The Lifelong Learner
Finally, many Portraits of a Graduate include curiosity or lifelong learning. Institutions don’t just want to cram their students with information; schools want to serve as the beginning of a journey, not its conclusion. And, as you’ve probably guessed, language learning is one of the clearest models of this mindset.
Students quickly discover that language proficiency isn’t something you “finish.” There is always another level of nuance, another cultural layer, another way to express an idea. Frameworks that emphasize proficiency reinforce this understanding. Progress happens along a continuum, and growth continues long after the classroom experience ends.

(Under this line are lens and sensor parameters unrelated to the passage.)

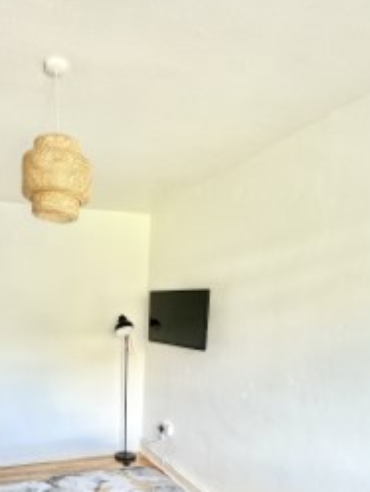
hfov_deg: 49.2
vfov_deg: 59.4
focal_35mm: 27
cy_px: 403
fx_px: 384
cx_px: 89
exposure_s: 1/99
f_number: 2.2
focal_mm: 2.22
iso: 200
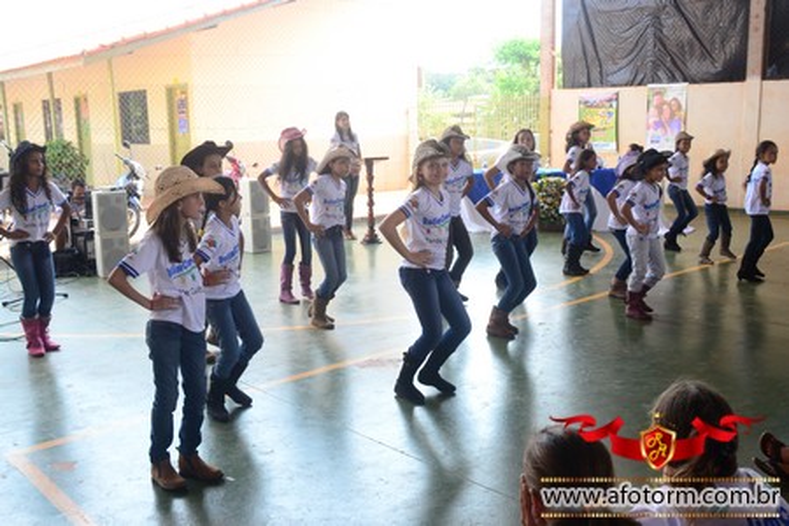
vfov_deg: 36.9
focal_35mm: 36
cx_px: 394
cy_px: 263
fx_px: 789
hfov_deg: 53.1
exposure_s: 1/160
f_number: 6.3
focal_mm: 24
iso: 400
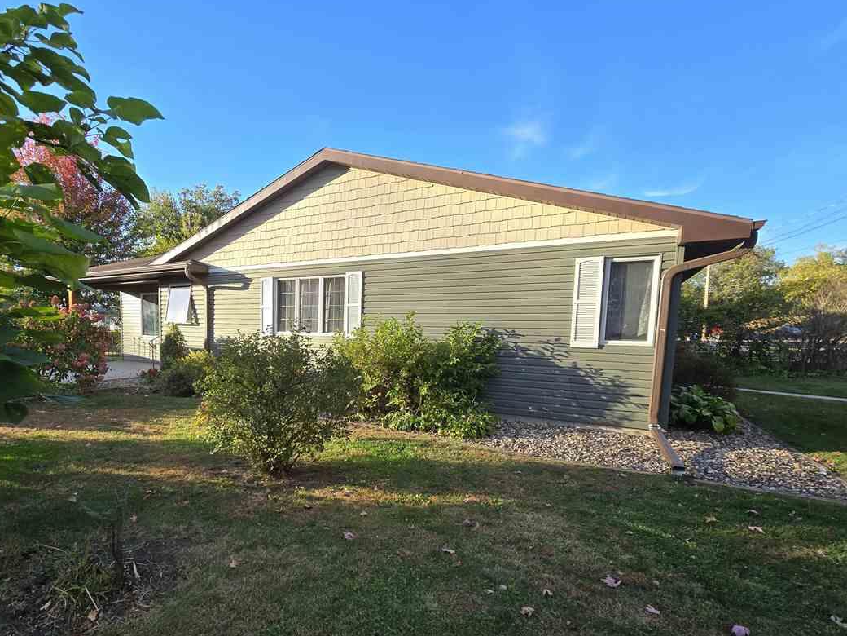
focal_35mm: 16
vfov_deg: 77.5
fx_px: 391
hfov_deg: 93.1
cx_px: 332
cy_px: 369
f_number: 2.2
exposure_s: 1/505
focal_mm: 2.2
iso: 50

Recognitions like the Seal of Biliteracy celebrate a meaningful milestone along that journey, but they also remind students that multilingualism is a skill they can continue developing throughout their lives.
Completing the Portrait
“Portrait of a Graduate” frameworks challenge schools to think beyond test scores and transcripts. And they ask us educators to imagine the qualities students should carry with them into adulthood. The typical ‘portrait’ includes a wide array of admirable traits, and when you think about it, language education plays a quiet but powerful role in shaping many of those qualities. It develops global awareness, strengthens communication skills, encourages collaboration, and teaches students how to navigate complexity with creativity and persistence.
And when students demonstrate those abilities through assessments like AAPPL or earn the Seal of Biliteracy, schools gain a tangible way to recognize those competencies. Look at the ‘portrait’ through the lens of language learning: while other subject proficiencies contribute one or more important aspects, with language proficiency, you’re getting the whole picture!